This 65-year-old man was implanted with a Abbott Ellipse™ DR defibrillator. He received an electric shock during a surgical procedure.
When a ICD recipient undergoes a surgical procedure, the surgeon must be advised to use the electric scalpel in the bipolar mode for brief periods, and to place the plate electrodes away from the pulse generator to keep the defibrillation system outside of the field created by the electric scalpel. The ICD must be temporarily deactivated to eliminate the risk of interference, and the patient must be monitored, with an external defibrillator available, if necessary. The device can be deactivated by applying a magnet over the can, or by deprogramming the device.

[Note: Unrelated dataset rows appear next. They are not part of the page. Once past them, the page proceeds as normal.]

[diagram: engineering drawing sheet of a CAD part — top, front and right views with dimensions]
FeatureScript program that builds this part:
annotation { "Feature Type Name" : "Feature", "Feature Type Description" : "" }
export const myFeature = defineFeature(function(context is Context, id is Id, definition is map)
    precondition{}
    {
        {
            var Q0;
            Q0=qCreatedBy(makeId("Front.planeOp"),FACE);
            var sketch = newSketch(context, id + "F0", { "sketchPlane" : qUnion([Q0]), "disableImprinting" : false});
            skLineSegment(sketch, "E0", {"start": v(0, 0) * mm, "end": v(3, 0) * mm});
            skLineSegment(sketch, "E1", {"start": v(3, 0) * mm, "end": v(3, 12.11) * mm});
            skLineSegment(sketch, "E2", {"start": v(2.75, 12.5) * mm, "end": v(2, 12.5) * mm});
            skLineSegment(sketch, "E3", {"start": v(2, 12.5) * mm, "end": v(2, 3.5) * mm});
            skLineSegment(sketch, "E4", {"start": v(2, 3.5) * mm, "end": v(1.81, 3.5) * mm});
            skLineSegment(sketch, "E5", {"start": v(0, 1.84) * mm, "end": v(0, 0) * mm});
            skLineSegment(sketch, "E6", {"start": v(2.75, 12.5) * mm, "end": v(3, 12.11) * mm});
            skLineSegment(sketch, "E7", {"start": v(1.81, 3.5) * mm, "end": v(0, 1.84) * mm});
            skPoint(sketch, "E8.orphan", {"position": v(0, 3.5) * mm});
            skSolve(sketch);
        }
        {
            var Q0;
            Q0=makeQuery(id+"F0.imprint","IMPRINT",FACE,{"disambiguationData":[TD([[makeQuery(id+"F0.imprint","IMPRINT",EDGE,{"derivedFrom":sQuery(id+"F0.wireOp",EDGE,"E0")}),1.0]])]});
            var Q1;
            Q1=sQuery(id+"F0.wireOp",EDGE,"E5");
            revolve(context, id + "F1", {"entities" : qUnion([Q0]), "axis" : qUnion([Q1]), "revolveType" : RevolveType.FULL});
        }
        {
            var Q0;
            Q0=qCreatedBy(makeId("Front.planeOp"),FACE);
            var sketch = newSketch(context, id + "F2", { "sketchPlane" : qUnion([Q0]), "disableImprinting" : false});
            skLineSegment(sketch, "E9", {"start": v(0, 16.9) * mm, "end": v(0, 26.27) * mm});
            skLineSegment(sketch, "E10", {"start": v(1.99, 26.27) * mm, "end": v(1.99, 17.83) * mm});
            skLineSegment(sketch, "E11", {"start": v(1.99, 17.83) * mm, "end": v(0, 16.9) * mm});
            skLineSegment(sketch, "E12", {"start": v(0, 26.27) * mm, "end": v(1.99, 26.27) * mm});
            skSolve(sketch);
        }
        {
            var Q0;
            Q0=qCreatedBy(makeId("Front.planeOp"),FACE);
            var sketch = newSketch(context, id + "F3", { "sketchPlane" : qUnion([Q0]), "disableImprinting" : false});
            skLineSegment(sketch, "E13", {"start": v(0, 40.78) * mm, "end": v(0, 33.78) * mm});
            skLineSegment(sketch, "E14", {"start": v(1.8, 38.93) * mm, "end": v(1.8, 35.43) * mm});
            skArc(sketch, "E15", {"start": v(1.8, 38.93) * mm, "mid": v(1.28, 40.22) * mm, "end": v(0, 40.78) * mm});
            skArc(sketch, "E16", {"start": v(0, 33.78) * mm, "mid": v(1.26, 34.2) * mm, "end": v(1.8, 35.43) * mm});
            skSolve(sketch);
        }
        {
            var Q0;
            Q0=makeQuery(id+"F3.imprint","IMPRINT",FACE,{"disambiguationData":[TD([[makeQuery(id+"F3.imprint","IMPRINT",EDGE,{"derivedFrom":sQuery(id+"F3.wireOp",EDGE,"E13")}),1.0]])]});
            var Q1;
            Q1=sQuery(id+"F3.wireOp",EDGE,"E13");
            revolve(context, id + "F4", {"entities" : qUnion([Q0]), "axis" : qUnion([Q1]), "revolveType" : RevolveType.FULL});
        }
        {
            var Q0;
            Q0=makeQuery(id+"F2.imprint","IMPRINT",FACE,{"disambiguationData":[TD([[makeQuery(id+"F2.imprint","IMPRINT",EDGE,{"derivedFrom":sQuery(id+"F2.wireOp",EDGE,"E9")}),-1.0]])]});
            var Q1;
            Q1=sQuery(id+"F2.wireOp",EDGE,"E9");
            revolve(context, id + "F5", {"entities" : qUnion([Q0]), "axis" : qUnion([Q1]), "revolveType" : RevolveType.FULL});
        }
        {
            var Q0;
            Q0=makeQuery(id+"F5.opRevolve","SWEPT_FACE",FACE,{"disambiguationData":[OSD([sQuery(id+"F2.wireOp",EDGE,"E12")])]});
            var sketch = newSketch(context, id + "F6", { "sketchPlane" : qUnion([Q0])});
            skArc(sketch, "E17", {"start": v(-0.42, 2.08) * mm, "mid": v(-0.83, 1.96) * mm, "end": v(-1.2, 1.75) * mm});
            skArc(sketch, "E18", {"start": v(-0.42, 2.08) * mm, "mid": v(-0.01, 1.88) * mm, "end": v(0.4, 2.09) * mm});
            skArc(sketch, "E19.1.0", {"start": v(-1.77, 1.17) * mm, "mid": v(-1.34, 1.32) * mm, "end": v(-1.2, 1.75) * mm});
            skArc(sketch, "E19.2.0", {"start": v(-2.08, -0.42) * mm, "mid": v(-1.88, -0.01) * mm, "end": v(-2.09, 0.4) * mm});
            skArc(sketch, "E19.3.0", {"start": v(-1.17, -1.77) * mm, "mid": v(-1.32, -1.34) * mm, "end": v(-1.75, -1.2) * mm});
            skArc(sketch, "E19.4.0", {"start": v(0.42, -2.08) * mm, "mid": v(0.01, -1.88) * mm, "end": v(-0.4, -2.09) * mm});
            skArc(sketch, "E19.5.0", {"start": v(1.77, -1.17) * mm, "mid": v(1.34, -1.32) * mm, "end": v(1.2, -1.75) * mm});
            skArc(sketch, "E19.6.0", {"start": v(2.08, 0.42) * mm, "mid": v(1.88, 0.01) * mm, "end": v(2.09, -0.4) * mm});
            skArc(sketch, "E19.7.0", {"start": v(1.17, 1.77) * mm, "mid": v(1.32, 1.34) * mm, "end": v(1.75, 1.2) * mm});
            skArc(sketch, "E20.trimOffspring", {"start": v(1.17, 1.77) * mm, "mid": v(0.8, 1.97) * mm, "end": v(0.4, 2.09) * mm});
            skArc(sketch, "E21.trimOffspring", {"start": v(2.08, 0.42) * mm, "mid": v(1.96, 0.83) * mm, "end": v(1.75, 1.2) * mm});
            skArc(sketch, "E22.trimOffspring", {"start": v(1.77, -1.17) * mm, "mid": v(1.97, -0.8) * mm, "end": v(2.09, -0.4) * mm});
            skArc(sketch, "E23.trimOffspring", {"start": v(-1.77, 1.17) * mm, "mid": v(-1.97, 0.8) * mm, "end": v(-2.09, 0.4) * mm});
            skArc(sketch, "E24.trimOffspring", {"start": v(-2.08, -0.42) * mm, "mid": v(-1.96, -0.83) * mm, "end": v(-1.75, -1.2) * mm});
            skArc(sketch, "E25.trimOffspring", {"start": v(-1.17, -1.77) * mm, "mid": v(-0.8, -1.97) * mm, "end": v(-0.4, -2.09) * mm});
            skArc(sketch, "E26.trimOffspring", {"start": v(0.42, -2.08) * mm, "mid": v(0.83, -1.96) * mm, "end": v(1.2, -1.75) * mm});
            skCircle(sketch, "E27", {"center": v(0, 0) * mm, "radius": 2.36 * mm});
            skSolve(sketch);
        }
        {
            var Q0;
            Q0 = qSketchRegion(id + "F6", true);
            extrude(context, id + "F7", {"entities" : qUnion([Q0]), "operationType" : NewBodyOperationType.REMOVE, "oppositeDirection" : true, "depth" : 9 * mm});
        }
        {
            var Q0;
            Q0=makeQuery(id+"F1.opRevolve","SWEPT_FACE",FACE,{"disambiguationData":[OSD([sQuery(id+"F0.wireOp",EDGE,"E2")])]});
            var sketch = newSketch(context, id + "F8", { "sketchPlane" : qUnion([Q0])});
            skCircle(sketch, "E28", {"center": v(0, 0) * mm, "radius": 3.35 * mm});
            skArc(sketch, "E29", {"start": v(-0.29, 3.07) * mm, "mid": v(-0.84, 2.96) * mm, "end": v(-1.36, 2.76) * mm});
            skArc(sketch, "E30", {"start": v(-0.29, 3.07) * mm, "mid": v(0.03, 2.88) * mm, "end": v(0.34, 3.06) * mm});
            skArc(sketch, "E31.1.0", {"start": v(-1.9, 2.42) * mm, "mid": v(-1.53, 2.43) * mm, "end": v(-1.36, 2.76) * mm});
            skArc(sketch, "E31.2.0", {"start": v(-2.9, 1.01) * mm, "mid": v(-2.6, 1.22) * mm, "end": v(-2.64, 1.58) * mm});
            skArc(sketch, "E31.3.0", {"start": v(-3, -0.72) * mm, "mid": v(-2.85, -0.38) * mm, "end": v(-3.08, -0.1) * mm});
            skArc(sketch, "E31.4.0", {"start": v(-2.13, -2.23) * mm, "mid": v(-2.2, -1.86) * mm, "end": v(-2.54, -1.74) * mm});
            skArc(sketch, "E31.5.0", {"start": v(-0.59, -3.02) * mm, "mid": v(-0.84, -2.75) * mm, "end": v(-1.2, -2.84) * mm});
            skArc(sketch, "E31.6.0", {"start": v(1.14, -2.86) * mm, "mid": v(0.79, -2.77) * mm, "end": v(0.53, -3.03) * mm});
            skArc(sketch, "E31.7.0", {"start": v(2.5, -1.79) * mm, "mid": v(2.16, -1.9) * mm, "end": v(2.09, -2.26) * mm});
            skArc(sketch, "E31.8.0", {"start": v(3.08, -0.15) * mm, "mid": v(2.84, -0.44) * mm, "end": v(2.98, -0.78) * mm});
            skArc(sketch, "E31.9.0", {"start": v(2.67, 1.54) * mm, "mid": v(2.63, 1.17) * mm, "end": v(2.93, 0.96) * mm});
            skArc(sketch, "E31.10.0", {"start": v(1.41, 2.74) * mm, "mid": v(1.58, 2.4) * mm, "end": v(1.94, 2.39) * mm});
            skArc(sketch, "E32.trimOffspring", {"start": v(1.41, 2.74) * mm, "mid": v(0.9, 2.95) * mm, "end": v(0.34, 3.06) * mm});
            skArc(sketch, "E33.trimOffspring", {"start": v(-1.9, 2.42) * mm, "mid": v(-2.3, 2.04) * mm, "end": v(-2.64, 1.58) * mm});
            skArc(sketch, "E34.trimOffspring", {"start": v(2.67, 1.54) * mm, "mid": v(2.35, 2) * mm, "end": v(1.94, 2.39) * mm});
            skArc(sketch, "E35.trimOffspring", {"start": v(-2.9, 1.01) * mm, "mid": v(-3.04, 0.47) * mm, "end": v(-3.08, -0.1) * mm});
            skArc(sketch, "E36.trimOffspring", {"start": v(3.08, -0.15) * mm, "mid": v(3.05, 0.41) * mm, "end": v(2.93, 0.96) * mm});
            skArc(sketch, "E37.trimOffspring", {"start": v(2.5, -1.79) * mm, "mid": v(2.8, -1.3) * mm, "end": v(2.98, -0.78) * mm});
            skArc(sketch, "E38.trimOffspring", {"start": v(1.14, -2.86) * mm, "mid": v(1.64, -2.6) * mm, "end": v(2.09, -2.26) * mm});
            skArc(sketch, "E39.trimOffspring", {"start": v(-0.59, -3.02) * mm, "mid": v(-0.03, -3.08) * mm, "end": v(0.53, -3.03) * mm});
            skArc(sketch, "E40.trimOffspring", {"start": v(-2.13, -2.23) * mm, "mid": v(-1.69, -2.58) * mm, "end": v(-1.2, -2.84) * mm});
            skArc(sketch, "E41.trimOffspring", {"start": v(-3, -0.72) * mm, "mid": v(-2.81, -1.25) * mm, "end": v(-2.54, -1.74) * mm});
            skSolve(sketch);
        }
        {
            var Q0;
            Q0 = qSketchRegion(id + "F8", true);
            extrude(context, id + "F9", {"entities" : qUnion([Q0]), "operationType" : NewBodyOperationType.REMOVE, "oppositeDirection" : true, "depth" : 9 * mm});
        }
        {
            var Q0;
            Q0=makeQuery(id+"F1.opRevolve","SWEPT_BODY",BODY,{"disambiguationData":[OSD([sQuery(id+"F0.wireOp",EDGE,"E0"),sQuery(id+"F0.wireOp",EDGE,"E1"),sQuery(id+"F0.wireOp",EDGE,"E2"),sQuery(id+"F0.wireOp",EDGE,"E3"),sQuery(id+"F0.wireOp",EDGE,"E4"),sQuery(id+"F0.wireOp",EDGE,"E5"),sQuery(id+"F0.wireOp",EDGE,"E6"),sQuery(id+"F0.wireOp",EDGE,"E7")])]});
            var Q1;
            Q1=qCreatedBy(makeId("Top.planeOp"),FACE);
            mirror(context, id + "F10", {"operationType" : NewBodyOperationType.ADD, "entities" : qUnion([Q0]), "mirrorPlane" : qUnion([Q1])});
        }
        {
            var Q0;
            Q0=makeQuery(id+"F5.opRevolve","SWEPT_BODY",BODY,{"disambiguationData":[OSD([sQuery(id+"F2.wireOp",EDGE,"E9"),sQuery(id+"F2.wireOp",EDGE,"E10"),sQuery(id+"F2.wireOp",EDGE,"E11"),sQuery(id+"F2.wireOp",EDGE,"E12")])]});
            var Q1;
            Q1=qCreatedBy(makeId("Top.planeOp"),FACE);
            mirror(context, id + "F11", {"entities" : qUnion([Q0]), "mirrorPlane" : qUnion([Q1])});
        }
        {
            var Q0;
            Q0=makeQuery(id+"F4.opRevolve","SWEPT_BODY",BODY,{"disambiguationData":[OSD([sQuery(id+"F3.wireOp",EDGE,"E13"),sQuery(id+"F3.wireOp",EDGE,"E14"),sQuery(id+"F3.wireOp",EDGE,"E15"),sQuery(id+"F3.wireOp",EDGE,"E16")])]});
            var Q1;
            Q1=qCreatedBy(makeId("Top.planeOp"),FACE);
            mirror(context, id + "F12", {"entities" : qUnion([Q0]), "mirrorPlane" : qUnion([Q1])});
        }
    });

The application of a magnet is usually preferred since, should a life-threatening arrhythmia develop, the ICD can be immediately reactivated by removing the magnet, which allows the immediate resumption of the detection of ventricular tachyarrhythmias. The absence or delay in the reactivation of therapies is not rare if the ICD was deprogrammed.
The aspect of the intracardiac EGM detected by the device is characteristic if its detection has not been deactivated, with presence of large, disorganized, and fast signals observed on the atrial, the bipolar and the discrimination channels. The coincidence with the surgical intervention confirms the diagnosis in most cases. The basic function of the SecureSense™ algorithm is the reason why the therapies are not inhibited for this type of oversensing, as the presence of short cycles on the discrimination channel reset the noise counter incessantly.